Ich glaube, meine Unfähigkeit mit Geld umzugehen, hat nicht nur mit meiner Unlust zu tun. Sondern auch damit, dass ich einfach ein anderer Typ Mensch bin als David. David arbeitet nicht, um sich selbst zu verwirklichen oder kreativ zu sein. David arbeitet Pendenzen ab, er arbeitet, um was wegzuschaffen. Ich suche in allem, was ich tue, eine Form von Selbstverwirklichung oder zumindest Spass. Und in dem, was ich tue, bin ich nie mit einer Absolutheit konfrontiert.
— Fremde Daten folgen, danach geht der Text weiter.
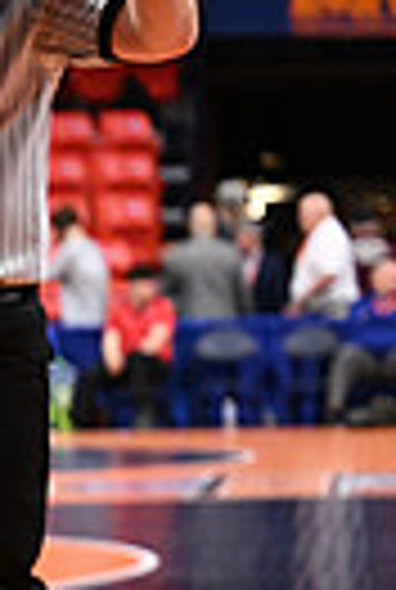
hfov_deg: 4.3
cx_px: -756
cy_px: 507
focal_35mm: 309
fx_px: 5071
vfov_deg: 6.6
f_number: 2.8
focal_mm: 70
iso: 2800
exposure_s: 1/1000
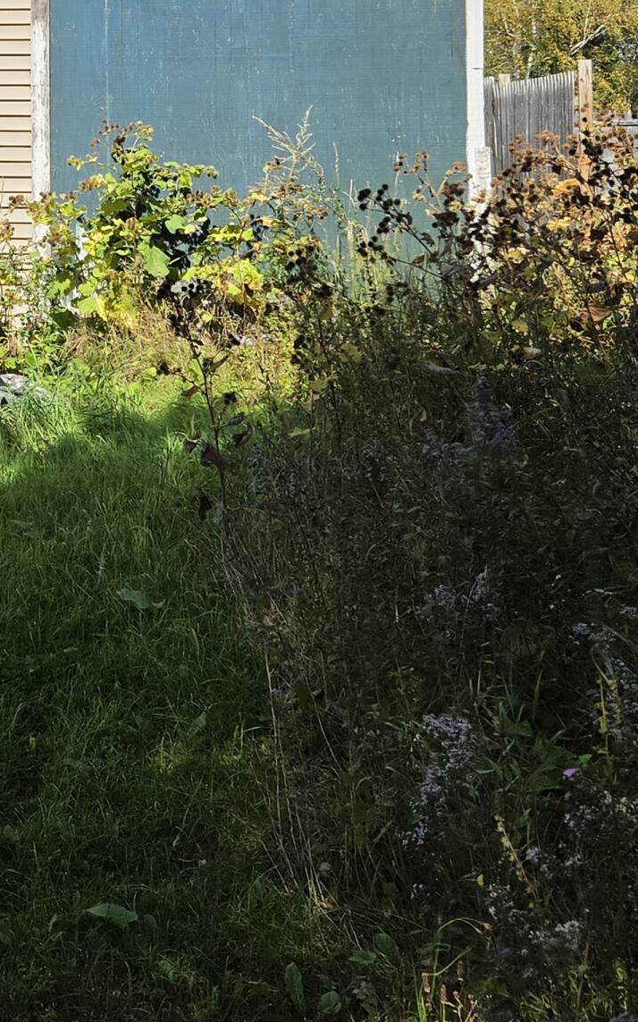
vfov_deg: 30.5
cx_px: -47
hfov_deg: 19.5
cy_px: 86
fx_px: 1781
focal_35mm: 64
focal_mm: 5.4
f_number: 1.8
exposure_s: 1/3809
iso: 80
Irgendwie lässt sich immer noch was hinbiegen.

Genau darum wurde David aber Buchhalter. "Wenn es um Cashflow geht, also um das Geld, das man einnimmt und ausgibt, gibt es keinen Spielraum. Es ist so einfach, die Zahlen sind absolut, ich mag das."

In mir beginnt es allmählich, "Klick" zu machen: Ich habe das Geld wie etwas behandelt, das sich irgendwie hinbiegen lässt und nicht als den unveränderbaren Wert, den eine Zahl halt hat. Aber das Problem bleibt weiterhin hartnäckig bestehen, solange ich nicht einfach in den sauren Apfel beisse.

Niemand kann einfach so mit Geld umgehen oder nicht. Es ist kein Talent, das man hat oder nicht. Es ist einfach eine Realität, der man sich stellen muss. Je länger man es nicht tut, desto schlimmer wird es.

Das Schöne am Erwachsensein ist einerseits, dass ich mein Geld für Spässe ausgeben kann. Andererseits kann ich aber auch die Verantwortung für mich selbst in die Hand nehmen. Und diese Kontrolle hat doch auch etwas Befreiendes.

Was ist schon ein zusätzlicher Abend, den man für Rechnungen opfert, für das Gefühl der finanziellen Sicherheit – und damit ein Stück erwachsener Freiheit.